= Record excerpts =

○ ○ ○

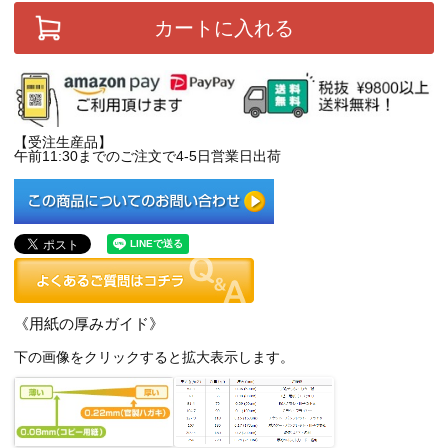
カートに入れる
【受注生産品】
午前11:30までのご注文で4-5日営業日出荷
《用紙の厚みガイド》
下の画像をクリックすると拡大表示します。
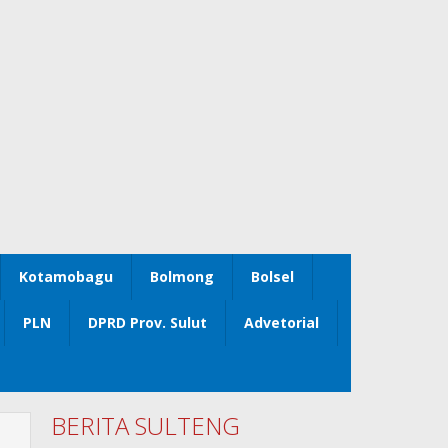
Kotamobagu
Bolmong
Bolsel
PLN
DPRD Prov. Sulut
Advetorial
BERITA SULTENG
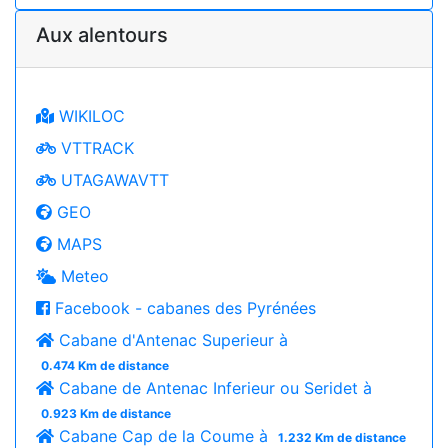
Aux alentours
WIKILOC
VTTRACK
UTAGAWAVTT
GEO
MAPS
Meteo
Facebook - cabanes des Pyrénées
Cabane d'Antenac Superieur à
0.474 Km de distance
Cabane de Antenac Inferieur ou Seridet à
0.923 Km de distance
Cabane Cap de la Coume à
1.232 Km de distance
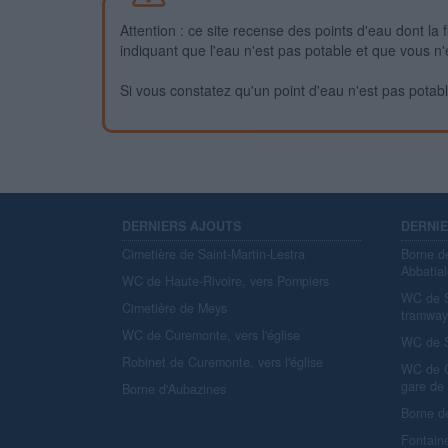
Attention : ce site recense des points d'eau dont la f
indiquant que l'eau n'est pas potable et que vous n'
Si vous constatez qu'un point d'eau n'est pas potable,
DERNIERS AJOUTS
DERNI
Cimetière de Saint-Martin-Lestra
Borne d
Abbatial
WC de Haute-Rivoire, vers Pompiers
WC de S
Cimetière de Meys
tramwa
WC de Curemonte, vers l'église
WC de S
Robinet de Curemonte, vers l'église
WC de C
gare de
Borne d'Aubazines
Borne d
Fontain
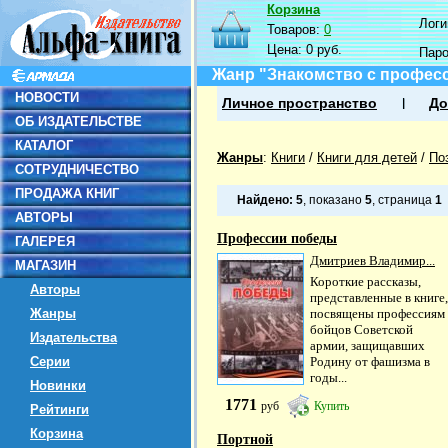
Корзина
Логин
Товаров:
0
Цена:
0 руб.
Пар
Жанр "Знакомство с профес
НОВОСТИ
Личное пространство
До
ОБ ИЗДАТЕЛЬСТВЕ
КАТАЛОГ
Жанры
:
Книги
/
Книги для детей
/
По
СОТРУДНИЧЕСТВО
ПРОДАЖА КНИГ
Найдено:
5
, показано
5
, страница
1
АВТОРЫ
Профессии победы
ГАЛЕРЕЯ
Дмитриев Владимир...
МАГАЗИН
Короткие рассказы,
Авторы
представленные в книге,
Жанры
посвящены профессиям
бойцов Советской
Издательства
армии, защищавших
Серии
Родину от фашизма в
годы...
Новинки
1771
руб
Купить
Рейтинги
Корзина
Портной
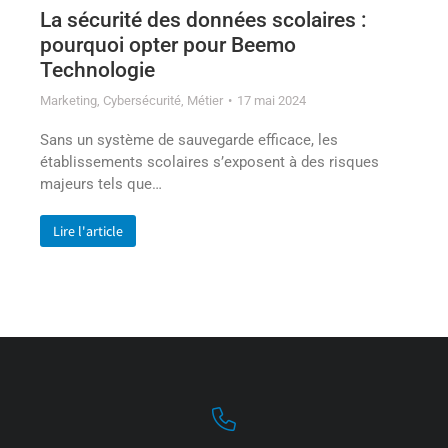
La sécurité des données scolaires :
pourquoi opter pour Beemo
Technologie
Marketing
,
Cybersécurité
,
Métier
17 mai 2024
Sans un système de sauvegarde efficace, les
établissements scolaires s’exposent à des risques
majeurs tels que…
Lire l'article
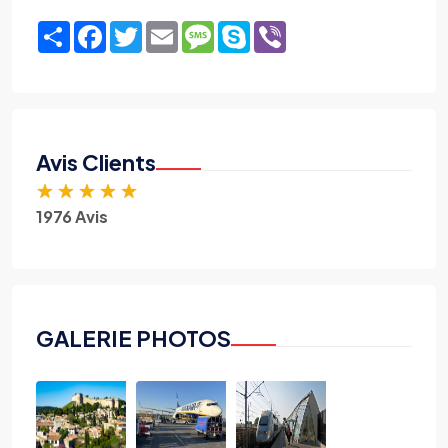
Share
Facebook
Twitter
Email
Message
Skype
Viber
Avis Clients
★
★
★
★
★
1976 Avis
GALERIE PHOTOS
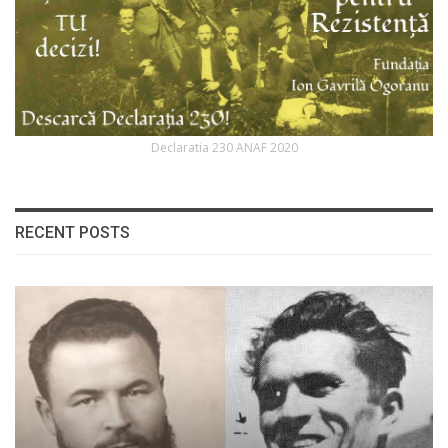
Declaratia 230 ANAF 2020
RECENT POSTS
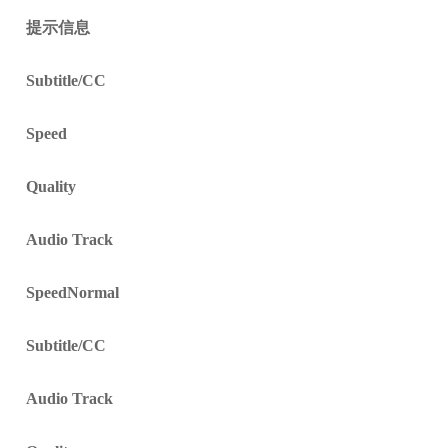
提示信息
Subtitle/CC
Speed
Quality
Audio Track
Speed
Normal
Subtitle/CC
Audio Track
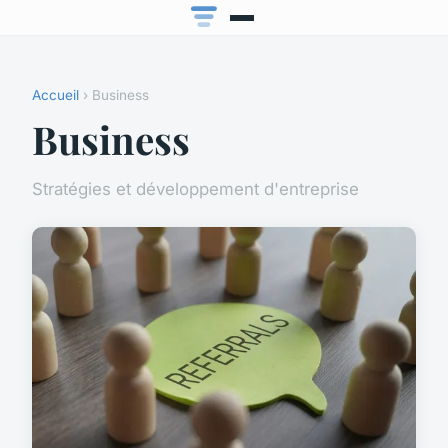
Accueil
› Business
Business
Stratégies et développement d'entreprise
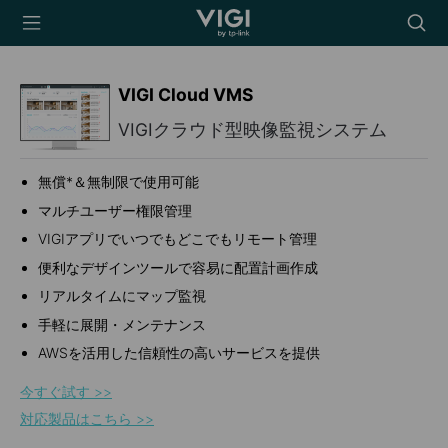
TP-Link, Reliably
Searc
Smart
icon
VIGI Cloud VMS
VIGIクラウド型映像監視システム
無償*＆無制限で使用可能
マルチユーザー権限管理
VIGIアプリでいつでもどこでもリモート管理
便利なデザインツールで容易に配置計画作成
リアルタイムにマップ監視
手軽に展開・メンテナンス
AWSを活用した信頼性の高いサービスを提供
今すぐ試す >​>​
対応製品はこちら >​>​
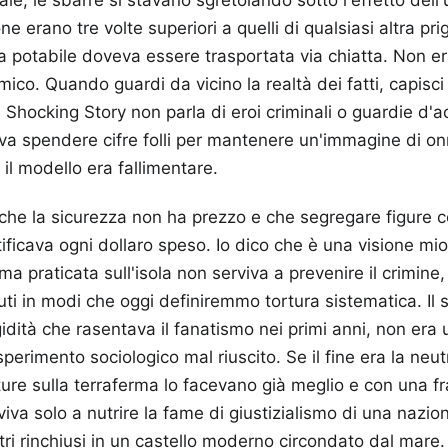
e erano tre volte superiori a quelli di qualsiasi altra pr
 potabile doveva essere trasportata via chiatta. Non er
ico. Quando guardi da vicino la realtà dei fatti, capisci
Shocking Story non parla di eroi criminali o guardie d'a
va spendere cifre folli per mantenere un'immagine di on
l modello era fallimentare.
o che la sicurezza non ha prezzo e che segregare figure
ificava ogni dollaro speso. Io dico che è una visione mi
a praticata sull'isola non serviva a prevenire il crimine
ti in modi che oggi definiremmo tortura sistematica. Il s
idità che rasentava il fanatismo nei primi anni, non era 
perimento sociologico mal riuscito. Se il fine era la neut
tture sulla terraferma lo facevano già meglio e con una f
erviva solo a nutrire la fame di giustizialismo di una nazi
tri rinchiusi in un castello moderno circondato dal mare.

○ ○ ○

Reproduce the text of every entry above line for line, without any changes, and leave the pictures out.

カートに入れる
【受注生産品】
午前11:30までのご注文で4-5日営業日出荷
《用紙の厚みガイド》
下の画像をクリックすると拡大表示します。
Kotamobagu
Bolmong
Bolsel
PLN
DPRD Prov. Sulut
Advetorial
BERITA SULTENG
Aux alentours
WIKILOC
VTTRACK
UTAGAWAVTT
GEO
MAPS
Meteo
Facebook - cabanes des Pyrénées
Cabane d'Antenac Superieur à
0.474 Km de distance
Cabane de Antenac Inferieur ou Seridet à
0.923 Km de distance
Cabane Cap de la Coume à
1.232 Km de distance
Attention : ce site recense des points d'eau dont la f
indiquant que l'eau n'est pas potable et que vous n'
Si vous constatez qu'un point d'eau n'est pas potable,
DERNIERS AJOUTS
DERNI
Cimetière de Saint-Martin-Lestra
Borne d
Abbatial
WC de Haute-Rivoire, vers Pompiers
WC de S
Cimetière de Meys
tramwa
WC de Curemonte, vers l'église
WC de S
Robinet de Curemonte, vers l'église
WC de C
gare de
Borne d'Aubazines
Borne d
Fontain
Корзина
Логин
Товаров:
0
Цена:
0 руб.
Пар
Жанр "Знакомство с профес
НОВОСТИ
Личное пространство
До
ОБ ИЗДАТЕЛЬСТВЕ
КАТАЛОГ
Жанры
:
Книги
/
Книги для детей
/
По
СОТРУДНИЧЕСТВО
ПРОДАЖА КНИГ
Найдено:
5
, показано
5
, страница
1
АВТОРЫ
Профессии победы
ГАЛЕРЕЯ
Дмитриев Владимир...
МАГАЗИН
Короткие рассказы,
Авторы
представленные в книге,
Жанры
посвящены профессиям
бойцов Советской
Издательства
армии, защищавших
Серии
Родину от фашизма в
годы...
Новинки
1771
руб
Купить
Рейтинги
Корзина
Портной
La sécurité des données scolaires :
pourquoi opter pour Beemo
Technologie
Marketing
,
Cybersécurité
,
Métier
17 mai 2024
Sans un système de sauvegarde efficace, les
établissements scolaires s’exposent à des risques
majeurs tels que…
Lire l'article
Share
Facebook
Twitter
Email
Message
Skype
Viber
Avis Clients
★
★
★
★
★
1976 Avis
GALERIE PHOTOS
Declaratia 230 ANAF 2020
RECENT POSTS
提示信息
Subtitle/CC
Speed
Quality
Audio Track
Speed
Normal
Subtitle/CC
Audio Track
Accueil
› Business
Business
Stratégies et développement d'entreprise
TP-Link, Reliably
Searc
Smart
icon
VIGI Cloud VMS
VIGIクラウド型映像監視システム
無償*＆無制限で使用可能
マルチユーザー権限管理
VIGIアプリでいつでもどこでもリモート管理
便利なデザインツールで容易に配置計画作成
リアルタイムにマップ監視
手軽に展開・メンテナンス
AWSを活用した信頼性の高いサービスを提供
今すぐ試す >​>​
対応製品はこちら >​>​
e erano tre volte superiori a quelli di qualsiasi altra pr
 potabile doveva essere trasportata via chiatta. Non er
ico. Quando guardi da vicino la realtà dei fatti, capisci
Shocking Story non parla di eroi criminali o guardie d'a
va spendere cifre folli per mantenere un'immagine di on
l modello era fallimentare.
o che la sicurezza non ha prezzo e che segregare figure
ificava ogni dollaro speso. Io dico che è una visione mi
a praticata sull'isola non serviva a prevenire il crimine
ti in modi che oggi definiremmo tortura sistematica. Il s
idità che rasentava il fanatismo nei primi anni, non era 
perimento sociologico mal riuscito. Se il fine era la neut
tture sulla terraferma lo facevano già meglio e con una f
erviva solo a nutrire la fame di giustizialismo di una nazi
tri rinchiusi in un castello moderno circondato dal mare.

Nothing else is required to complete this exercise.